If my number of columns is in a shell variable num_cols, how do I reference that from this awk code?

bartus11 July 25, 2011, 2:59pm 6

I guess this should work:

awk -F"|" -vn=$num_cols 'NF<n{ORS=" ";p=1}NF==n{p=1}NF==4&&p{printf "\n";ORS="\n";p=0}1' file

stayalive July 25, 2011, 3:23pm 7

I get

nawk: can't open file NF<n{ORS=" ";p=1}NF==1{p=1}NF==n&&p{printf "\n";ORS="\n";p=0}1

---------- Post updated at 03:23 PM ---------- Previous update was at 03:22 PM ----------

works on command line though

stayalive July 27, 2011, 11:20am 8

bartus11 - any idea why this code does not remove linefeeds from the very first line?

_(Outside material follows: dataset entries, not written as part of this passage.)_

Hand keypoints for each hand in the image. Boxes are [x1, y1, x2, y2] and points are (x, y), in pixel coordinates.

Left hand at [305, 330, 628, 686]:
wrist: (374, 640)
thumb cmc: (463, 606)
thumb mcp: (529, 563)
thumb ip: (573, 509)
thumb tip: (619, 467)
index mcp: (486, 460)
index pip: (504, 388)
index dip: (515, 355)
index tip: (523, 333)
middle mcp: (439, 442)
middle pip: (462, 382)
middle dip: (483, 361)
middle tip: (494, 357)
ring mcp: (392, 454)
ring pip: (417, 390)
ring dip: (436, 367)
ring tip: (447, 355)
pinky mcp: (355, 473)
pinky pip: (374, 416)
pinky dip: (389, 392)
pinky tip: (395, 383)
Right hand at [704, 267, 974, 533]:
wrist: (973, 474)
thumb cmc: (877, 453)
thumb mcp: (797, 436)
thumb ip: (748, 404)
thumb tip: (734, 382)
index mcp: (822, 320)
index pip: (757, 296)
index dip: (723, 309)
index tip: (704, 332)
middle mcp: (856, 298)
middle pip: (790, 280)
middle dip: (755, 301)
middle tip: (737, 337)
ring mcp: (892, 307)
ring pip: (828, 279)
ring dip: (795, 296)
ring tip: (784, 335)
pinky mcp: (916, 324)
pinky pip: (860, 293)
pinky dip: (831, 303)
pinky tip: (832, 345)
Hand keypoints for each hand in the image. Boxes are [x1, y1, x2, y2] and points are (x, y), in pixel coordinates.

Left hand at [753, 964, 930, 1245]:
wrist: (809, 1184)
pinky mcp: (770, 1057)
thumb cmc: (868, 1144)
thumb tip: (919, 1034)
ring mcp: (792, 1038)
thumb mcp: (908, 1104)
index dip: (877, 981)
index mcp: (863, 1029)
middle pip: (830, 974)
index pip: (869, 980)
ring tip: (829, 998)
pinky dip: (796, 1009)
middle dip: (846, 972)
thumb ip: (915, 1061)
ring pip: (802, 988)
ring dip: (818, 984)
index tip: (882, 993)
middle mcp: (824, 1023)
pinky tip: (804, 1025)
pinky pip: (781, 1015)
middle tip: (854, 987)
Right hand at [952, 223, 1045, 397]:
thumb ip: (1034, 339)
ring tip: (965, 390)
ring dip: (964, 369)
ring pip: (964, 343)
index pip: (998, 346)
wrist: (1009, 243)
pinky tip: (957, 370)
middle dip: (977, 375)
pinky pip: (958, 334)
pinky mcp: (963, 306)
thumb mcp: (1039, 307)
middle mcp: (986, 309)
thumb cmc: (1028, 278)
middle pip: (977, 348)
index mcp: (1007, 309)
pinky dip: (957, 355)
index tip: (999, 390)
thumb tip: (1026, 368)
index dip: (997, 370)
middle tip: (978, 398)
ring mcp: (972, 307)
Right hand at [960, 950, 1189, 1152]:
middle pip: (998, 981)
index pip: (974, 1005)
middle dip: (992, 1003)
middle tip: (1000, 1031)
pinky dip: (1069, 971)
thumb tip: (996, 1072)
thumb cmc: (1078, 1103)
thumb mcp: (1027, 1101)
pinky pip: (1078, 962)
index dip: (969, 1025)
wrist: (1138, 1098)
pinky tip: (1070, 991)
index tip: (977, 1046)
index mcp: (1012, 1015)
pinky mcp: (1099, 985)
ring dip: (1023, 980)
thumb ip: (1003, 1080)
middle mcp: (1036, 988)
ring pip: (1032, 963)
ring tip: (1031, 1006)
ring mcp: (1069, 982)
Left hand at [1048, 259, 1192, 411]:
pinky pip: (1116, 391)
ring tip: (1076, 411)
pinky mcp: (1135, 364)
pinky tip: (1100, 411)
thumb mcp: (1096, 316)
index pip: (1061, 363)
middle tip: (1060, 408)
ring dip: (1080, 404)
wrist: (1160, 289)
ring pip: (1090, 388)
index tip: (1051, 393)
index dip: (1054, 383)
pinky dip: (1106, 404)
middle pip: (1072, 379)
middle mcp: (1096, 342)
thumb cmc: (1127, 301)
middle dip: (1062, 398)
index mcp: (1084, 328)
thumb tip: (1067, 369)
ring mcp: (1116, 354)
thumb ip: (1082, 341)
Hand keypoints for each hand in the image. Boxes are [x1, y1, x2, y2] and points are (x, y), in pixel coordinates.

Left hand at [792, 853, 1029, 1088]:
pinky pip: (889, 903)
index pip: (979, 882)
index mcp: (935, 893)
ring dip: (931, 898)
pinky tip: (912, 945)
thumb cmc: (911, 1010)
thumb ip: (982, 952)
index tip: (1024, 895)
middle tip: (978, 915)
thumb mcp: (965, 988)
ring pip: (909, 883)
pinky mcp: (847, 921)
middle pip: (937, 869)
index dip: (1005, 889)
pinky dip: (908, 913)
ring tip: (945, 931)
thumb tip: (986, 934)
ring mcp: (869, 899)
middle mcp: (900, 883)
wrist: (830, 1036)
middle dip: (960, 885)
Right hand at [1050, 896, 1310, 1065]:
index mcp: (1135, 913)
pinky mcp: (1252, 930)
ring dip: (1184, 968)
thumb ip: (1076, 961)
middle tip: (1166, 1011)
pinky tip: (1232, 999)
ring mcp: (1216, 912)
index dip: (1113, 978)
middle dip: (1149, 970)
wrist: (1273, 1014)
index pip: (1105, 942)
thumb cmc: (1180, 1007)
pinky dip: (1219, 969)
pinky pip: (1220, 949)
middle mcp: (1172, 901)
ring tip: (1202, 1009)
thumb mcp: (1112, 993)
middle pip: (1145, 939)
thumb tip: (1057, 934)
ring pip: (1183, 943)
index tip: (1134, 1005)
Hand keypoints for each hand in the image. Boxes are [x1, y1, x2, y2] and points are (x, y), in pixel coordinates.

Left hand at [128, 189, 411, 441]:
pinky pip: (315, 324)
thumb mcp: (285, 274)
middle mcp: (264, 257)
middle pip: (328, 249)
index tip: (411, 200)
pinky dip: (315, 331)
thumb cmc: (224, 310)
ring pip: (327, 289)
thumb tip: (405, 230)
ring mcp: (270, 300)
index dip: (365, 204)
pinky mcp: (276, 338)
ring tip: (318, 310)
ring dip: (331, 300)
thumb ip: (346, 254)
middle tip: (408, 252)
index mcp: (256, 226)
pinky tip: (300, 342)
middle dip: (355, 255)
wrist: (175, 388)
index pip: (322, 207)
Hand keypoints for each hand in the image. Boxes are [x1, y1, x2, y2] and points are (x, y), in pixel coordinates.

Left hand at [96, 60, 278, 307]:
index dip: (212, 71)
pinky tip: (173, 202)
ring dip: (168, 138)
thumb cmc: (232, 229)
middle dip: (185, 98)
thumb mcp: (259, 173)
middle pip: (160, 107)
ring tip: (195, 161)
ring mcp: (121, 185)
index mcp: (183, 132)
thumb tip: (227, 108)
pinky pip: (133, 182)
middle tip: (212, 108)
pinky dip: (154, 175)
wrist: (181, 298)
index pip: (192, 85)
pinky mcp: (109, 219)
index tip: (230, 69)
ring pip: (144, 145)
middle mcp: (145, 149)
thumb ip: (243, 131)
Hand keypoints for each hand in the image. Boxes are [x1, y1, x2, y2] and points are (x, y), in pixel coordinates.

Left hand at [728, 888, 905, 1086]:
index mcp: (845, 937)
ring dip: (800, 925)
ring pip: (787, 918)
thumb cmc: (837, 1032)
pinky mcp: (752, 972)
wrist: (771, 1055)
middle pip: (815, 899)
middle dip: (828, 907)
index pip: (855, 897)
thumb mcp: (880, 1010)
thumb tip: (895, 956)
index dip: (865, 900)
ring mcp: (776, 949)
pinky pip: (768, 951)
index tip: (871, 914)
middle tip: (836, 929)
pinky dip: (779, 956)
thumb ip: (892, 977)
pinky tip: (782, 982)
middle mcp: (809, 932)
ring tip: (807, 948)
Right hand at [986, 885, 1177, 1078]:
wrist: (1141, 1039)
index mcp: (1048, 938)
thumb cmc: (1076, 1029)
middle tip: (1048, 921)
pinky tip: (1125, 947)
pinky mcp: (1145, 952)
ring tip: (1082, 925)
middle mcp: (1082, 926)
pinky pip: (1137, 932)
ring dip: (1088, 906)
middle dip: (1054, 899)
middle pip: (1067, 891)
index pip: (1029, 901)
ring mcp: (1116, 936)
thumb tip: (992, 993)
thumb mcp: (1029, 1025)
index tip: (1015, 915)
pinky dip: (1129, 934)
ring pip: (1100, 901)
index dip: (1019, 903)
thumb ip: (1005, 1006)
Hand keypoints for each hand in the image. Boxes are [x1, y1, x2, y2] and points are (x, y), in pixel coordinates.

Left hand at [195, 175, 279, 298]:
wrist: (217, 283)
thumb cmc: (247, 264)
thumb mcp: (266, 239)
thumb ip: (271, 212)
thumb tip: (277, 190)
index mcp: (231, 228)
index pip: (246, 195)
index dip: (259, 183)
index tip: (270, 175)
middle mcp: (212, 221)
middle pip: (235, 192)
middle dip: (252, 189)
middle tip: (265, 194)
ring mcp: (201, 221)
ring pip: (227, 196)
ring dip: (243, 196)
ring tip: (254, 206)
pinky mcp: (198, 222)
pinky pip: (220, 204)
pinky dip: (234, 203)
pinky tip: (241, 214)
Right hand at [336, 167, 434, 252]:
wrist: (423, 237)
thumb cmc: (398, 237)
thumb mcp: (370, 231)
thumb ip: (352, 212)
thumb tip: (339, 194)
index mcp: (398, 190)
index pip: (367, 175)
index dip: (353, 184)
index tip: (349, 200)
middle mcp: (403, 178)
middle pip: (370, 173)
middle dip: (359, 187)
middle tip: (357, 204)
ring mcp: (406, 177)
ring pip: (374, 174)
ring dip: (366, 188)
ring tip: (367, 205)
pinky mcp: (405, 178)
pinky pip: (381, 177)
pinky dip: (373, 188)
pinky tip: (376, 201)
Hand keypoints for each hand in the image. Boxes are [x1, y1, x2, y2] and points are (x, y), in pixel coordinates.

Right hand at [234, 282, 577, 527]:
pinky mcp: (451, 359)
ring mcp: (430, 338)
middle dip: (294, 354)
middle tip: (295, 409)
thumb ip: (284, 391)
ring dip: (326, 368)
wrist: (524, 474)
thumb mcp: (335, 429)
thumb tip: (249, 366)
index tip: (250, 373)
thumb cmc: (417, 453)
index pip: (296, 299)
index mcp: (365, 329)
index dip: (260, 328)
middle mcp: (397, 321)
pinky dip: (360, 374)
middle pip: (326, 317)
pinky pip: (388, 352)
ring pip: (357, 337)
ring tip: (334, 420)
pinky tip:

bartus11 July 27, 2011, 11:35am 9

Can you post sample data that you are using, the output that you are getting and what is desired output?

stayalive July 27, 2011, 11:51am 10

This is my sample file:

$ cat test3
123|aaa|a1|a2|a5|a6
222|bbb|b1|b2|b3|b4
333|ccc|c1|c2|c3|c4
444|ddd|d1|d2|d3|d4

I add line feeds to the 2nd line :
$ cat test3
123|aaa|a1|a2|a5|a6
222|bb
b|b1|b2|b3|b4
333|ccc|c1|c2|c3|c4
444|ddd|d1|d2|d3|d4

And the awk works fine:
$nawk -F"|" 'NF<6{ORS=" ";p=1}NF==1{p=1}NF==6&&p{printf "\n";ORS="\n";p=0}1' test3
123|aaa|a1|a2|a5|a6
222|bb b|b1|b2|b3|b4
333|ccc|c1|c2|c3|c4
444|ddd|d1|d2|d3|d4

Now I add line feeds to the 1st line as well

$ cat test3
123|aa
a|a1|a2|a5|a6
222|bb
b|b1|b2|b3|b4
333|ccc|c1|c2|c3|c4
444|ddd|d1|d2|d3|d4

Now awk does not remove linefeeds from 1st record:

$ nawk -F"|" 'NF<6{ORS=" ";p=1}NF==1{p=1}NF==6&&p{printf "\n";ORS="\n";p=0}1' test3
123|aa a|a1|a2|a5|a6 222|bb b|b1|b2|b3|b4
333|ccc|c1|c2|c3|c4
444|ddd|d1|d2|d3|d4

$

Thanks for your help.

bartus11 July 27, 2011, 2:02pm 11

Try:

awk -F"|" 'NF<6{ORS=" ";n+=NF;print}n==7{printf "\n";ORS="\n";n=0}NF==6' file

stayalive July 27, 2011, 2:37pm 12

That did not help.

$ cat test3
123|aaa|a1|a2|a5|a6
222|b
b
b|b1|b2|b3|b4
333|ccc|c1|c2|c3|c4
444|ddd|d1|d2|d3|d4

$ awk -F"|" 'NF<6{ORS=" ";n+=NF;print}n==7{printf "\n";ORS="\n";n=0}NF==6' test3
123|aaa|a1|a2|a5|a6
222|b b b|b1|b2|b3|b4 333|ccc|c1|c2|c3|c4 444|ddd|d1|d2|d3|d4 $

bartus11 July 27, 2011, 2:50pm 13

OK, try this:

awk -F"|" 'NF<6{ORS=" ";n+=(NF-1);print}n==5{printf "\n";ORS="\n";n=0}NF==6' file

shamrock July 27, 2011, 3:34pm 14

yet another awk script to try...

awk -F\| '{l=l?l""$0:$0;if(split(l,a,"|")==6){print l;l=""}}' file

stayalive July 27, 2011, 3:39pm 15

Thanks guys. I will try those options !!!!